EXTRACTED TEXT:
******

Lara Wendel (born Daniela Barnes; 29 March 1965) is a German former actress who was active in Italian cinema and television.

Life and career 
Wendel is the daughter of German actress Britta Wendel and of the American football player and film actor Walt Barnes. She made her debut at just four years old as a model for ads, and at the age of seven she made her film debut in the Tonino Valerii's giallo film My Dear Killer (1972). She also appeared as Mario Adorf's daughter Rita in Manhunt (1972), directed by Fernando Di Leo, and as the young Silvia in The Perfume of the Lady in Black (1974), directed by Francesco Barilli.

Wendel had her first main role at 12 years old in the controversial erotic drama Maladolescenza (1977), which involved both nudity and simulated sex among preadolescents. Later she appeared in other controversial films, characterized by plots involving incest and improper relations between adults and adolescents, such as La petite fille en velours bleu (Little Girl in Blue Velvet, 1978), Mimi (1979), and  (1980).

******

SUPPLIED MATERIAL:
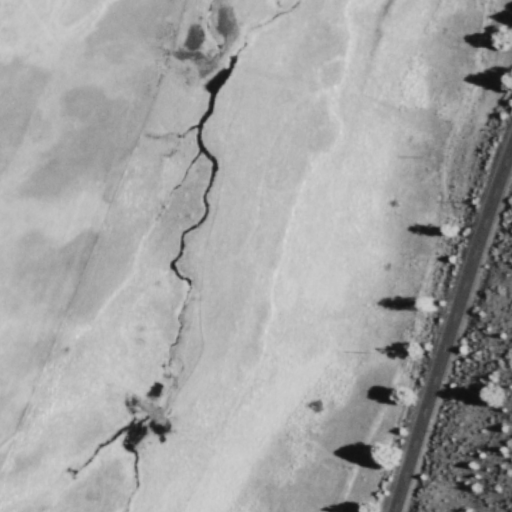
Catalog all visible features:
road: (454, 336)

******

WHAT TO DO:
**A.** Reproduce the passage of the Lara Wendel biography from "Life and career" to "by Francesco Barilli." word for word.
**B.** Continue the Lara Wendel biography from its last sentence.

ANSWERS TO THE PROBLEMS:
**A.**
Life and career 
Wendel is the daughter of German actress Britta Wendel and of the American football player and film actor Walt Barnes. She made her debut at just four years old as a model for ads, and at the age of seven she made her film debut in the Tonino Valerii's giallo film My Dear Killer (1972). She also appeared as Mario Adorf's daughter Rita in Manhunt (1972), directed by Fernando Di Leo, and as the young Silvia in The Perfume of the Lady in Black (1974), directed by Francesco Barilli.

**B.**
In the 1980s Wendel was mainly active in horror films, working with Dario Argento (Tenebrae, 1982), Lamberto Bava (Midnight Killer, 1986), Joe D'Amato (Killing Birds, 1988), and Umberto Lenzi (Ghosthouse, 1988) among others. She was also in a number of art films, including Michelangelo Antonioni's Identification of a Woman (1982) and Federico Fellini's Intervista (1987).  She also appeared on television, notably playing a starring role in the second season of the TV-series La piovra. Her last film was Mauro Bolognini's erotic drama Husband and Lovers (1991), and she retired at just 26 years old.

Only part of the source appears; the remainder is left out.